- Available data -
------------------------------------

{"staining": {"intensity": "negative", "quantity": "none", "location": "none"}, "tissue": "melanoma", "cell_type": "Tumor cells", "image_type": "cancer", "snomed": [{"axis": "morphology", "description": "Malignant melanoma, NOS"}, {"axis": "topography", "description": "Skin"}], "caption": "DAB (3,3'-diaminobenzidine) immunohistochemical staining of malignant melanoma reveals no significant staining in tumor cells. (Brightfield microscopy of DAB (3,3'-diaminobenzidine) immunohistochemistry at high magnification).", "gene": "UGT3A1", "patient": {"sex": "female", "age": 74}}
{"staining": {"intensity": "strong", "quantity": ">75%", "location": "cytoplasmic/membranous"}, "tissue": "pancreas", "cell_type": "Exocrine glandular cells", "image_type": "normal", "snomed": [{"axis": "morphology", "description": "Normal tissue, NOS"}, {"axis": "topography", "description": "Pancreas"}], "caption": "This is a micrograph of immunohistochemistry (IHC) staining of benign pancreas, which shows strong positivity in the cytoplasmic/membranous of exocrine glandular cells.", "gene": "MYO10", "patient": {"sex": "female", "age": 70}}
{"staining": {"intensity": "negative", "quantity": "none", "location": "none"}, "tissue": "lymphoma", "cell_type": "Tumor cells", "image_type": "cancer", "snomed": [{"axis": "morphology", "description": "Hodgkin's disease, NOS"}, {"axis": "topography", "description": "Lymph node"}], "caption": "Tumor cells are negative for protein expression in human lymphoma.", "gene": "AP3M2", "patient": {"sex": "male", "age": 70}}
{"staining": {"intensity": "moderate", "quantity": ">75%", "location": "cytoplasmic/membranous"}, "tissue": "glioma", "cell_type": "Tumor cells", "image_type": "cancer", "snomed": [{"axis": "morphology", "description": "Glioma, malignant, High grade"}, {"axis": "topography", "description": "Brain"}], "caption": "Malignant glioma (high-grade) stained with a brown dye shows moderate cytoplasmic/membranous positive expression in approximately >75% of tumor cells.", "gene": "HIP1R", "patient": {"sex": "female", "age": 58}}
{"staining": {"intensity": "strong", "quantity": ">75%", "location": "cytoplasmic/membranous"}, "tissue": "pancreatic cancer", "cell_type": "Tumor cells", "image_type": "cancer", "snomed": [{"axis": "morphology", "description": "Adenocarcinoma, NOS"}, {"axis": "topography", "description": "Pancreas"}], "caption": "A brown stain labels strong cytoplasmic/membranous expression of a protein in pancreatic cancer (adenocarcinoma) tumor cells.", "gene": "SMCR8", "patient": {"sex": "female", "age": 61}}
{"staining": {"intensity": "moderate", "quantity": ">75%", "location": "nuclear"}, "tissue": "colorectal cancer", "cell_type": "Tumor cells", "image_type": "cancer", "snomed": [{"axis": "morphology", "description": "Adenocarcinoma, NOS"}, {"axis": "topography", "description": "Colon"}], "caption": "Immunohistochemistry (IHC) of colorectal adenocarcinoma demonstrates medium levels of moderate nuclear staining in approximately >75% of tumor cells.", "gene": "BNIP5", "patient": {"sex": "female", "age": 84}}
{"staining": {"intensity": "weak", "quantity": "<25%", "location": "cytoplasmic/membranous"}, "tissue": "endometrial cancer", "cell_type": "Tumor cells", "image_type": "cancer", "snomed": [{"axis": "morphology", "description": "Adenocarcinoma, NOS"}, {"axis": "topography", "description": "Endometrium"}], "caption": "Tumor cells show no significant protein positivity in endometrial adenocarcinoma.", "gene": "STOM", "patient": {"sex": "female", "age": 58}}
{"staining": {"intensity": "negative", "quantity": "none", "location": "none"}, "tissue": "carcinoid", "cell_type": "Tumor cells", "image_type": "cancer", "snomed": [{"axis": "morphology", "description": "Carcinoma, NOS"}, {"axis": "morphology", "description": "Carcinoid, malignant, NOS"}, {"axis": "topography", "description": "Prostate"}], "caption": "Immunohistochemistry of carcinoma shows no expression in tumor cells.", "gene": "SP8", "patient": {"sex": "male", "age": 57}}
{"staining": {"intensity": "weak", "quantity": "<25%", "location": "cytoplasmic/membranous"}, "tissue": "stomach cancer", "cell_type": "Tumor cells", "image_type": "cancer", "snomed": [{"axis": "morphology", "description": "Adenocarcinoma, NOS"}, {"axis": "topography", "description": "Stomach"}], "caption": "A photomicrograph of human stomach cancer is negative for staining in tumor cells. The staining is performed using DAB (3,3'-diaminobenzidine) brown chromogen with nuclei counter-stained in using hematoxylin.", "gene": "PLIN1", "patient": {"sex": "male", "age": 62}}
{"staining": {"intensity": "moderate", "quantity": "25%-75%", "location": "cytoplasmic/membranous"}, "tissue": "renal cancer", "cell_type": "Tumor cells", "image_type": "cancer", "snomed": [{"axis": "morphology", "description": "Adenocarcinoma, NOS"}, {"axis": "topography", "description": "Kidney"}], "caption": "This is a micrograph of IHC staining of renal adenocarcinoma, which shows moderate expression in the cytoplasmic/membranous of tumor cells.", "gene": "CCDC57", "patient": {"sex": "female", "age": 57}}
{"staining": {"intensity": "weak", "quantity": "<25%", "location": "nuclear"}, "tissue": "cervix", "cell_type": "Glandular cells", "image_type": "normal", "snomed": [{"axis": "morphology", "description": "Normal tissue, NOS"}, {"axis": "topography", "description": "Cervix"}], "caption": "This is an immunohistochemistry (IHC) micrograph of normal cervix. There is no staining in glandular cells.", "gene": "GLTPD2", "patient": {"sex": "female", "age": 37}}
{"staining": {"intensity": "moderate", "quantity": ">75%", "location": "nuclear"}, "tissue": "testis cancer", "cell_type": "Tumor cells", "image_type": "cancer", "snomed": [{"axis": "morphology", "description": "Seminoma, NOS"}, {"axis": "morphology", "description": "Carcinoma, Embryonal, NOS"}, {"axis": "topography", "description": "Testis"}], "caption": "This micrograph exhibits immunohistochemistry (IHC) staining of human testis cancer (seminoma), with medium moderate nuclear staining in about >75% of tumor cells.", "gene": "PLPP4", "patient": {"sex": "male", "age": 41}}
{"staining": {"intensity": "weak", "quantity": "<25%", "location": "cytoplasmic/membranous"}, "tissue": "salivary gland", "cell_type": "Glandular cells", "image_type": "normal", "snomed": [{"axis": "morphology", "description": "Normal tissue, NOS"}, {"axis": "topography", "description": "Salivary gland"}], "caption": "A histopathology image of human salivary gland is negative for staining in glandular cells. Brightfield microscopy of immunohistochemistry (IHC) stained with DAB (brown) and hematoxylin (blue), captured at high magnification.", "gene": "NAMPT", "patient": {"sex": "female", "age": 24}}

------------------------------------

Every record above should be written out exactly.

{"staining": {"intensity": "negative", "quantity": "none", "location": "none"}, "tissue": "melanoma", "cell_type": "Tumor cells", "image_type": "cancer", "snomed": [{"axis": "morphology", "description": "Malignant melanoma, NOS"}, {"axis": "topography", "description": "Skin"}], "caption": "DAB (3,3'-diaminobenzidine) immunohistochemical staining of malignant melanoma reveals no significant staining in tumor cells. (Brightfield microscopy of DAB (3,3'-diaminobenzidine) immunohistochemistry at high magnification).", "gene": "UGT3A1", "patient": {"sex": "female", "age": 74}}
{"staining": {"intensity": "strong", "quantity": ">75%", "location": "cytoplasmic/membranous"}, "tissue": "pancreas", "cell_type": "Exocrine glandular cells", "image_type": "normal", "snomed": [{"axis": "morphology", "description": "Normal tissue, NOS"}, {"axis": "topography", "description": "Pancreas"}], "caption": "This is a micrograph of immunohistochemistry (IHC) staining of benign pancreas, which shows strong positivity in the cytoplasmic/membranous of exocrine glandular cells.", "gene": "MYO10", "patient": {"sex": "female", "age": 70}}
{"staining": {"intensity": "negative", "quantity": "none", "location": "none"}, "tissue": "lymphoma", "cell_type": "Tumor cells", "image_type": "cancer", "snomed": [{"axis": "morphology", "description": "Hodgkin's disease, NOS"}, {"axis": "topography", "description": "Lymph node"}], "caption": "Tumor cells are negative for protein expression in human lymphoma.", "gene": "AP3M2", "patient": {"sex": "male", "age": 70}}
{"staining": {"intensity": "moderate", "quantity": ">75%", "location": "cytoplasmic/membranous"}, "tissue": "glioma", "cell_type": "Tumor cells", "image_type": "cancer", "snomed": [{"axis": "morphology", "description": "Glioma, malignant, High grade"}, {"axis": "topography", "description": "Brain"}], "caption": "Malignant glioma (high-grade) stained with a brown dye shows moderate cytoplasmic/membranous positive expression in approximately >75% of tumor cells.", "gene": "HIP1R", "patient": {"sex": "female", "age": 58}}
{"staining": {"intensity": "strong", "quantity": ">75%", "location": "cytoplasmic/membranous"}, "tissue": "pancreatic cancer", "cell_type": "Tumor cells", "image_type": "cancer", "snomed": [{"axis": "morphology", "description": "Adenocarcinoma, NOS"}, {"axis": "topography", "description": "Pancreas"}], "caption": "A brown stain labels strong cytoplasmic/membranous expression of a protein in pancreatic cancer (adenocarcinoma) tumor cells.", "gene": "SMCR8", "patient": {"sex": "female", "age": 61}}
{"staining": {"intensity": "moderate", "quantity": ">75%", "location": "nuclear"}, "tissue": "colorectal cancer", "cell_type": "Tumor cells", "image_type": "cancer", "snomed": [{"axis": "morphology", "description": "Adenocarcinoma, NOS"}, {"axis": "topography", "description": "Colon"}], "caption": "Immunohistochemistry (IHC) of colorectal adenocarcinoma demonstrates medium levels of moderate nuclear staining in approximately >75% of tumor cells.", "gene": "BNIP5", "patient": {"sex": "female", "age": 84}}
{"staining": {"intensity": "weak", "quantity": "<25%", "location": "cytoplasmic/membranous"}, "tissue": "endometrial cancer", "cell_type": "Tumor cells", "image_type": "cancer", "snomed": [{"axis": "morphology", "description": "Adenocarcinoma, NOS"}, {"axis": "topography", "description": "Endometrium"}], "caption": "Tumor cells show no significant protein positivity in endometrial adenocarcinoma.", "gene": "STOM", "patient": {"sex": "female", "age": 58}}
{"staining": {"intensity": "negative", "quantity": "none", "location": "none"}, "tissue": "carcinoid", "cell_type": "Tumor cells", "image_type": "cancer", "snomed": [{"axis": "morphology", "description": "Carcinoma, NOS"}, {"axis": "morphology", "description": "Carcinoid, malignant, NOS"}, {"axis": "topography", "description": "Prostate"}], "caption": "Immunohistochemistry of carcinoma shows no expression in tumor cells.", "gene": "SP8", "patient": {"sex": "male", "age": 57}}
{"staining": {"intensity": "weak", "quantity": "<25%", "location": "cytoplasmic/membranous"}, "tissue": "stomach cancer", "cell_type": "Tumor cells", "image_type": "cancer", "snomed": [{"axis": "morphology", "description": "Adenocarcinoma, NOS"}, {"axis": "topography", "description": "Stomach"}], "caption": "A photomicrograph of human stomach cancer is negative for staining in tumor cells. The staining is performed using DAB (3,3'-diaminobenzidine) brown chromogen with nuclei counter-stained in using hematoxylin.", "gene": "PLIN1", "patient": {"sex": "male", "age": 62}}
{"staining": {"intensity": "moderate", "quantity": "25%-75%", "location": "cytoplasmic/membranous"}, "tissue": "renal cancer", "cell_type": "Tumor cells", "image_type": "cancer", "snomed": [{"axis": "morphology", "description": "Adenocarcinoma, NOS"}, {"axis": "topography", "description": "Kidney"}], "caption": "This is a micrograph of IHC staining of renal adenocarcinoma, which shows moderate expression in the cytoplasmic/membranous of tumor cells.", "gene": "CCDC57", "patient": {"sex": "female", "age": 57}}
{"staining": {"intensity": "weak", "quantity": "<25%", "location": "nuclear"}, "tissue": "cervix", "cell_type": "Glandular cells", "image_type": "normal", "snomed": [{"axis": "morphology", "description": "Normal tissue, NOS"}, {"axis": "topography", "description": "Cervix"}], "caption": "This is an immunohistochemistry (IHC) micrograph of normal cervix. There is no staining in glandular cells.", "gene": "GLTPD2", "patient": {"sex": "female", "age": 37}}
{"staining": {"intensity": "moderate", "quantity": ">75%", "location": "nuclear"}, "tissue": "testis cancer", "cell_type": "Tumor cells", "image_type": "cancer", "snomed": [{"axis": "morphology", "description": "Seminoma, NOS"}, {"axis": "morphology", "description": "Carcinoma, Embryonal, NOS"}, {"axis": "topography", "description": "Testis"}], "caption": "This micrograph exhibits immunohistochemistry (IHC) staining of human testis cancer (seminoma), with medium moderate nuclear staining in about >75% of tumor cells.", "gene": "PLPP4", "patient": {"sex": "male", "age": 41}}
{"staining": {"intensity": "weak", "quantity": "<25%", "location": "cytoplasmic/membranous"}, "tissue": "salivary gland", "cell_type": "Glandular cells", "image_type": "normal", "snomed": [{"axis": "morphology", "description": "Normal tissue, NOS"}, {"axis": "topography", "description": "Salivary gland"}], "caption": "A histopathology image of human salivary gland is negative for staining in glandular cells. Brightfield microscopy of immunohistochemistry (IHC) stained with DAB (brown) and hematoxylin (blue), captured at high magnification.", "gene": "NAMPT", "patient": {"sex": "female", "age": 24}}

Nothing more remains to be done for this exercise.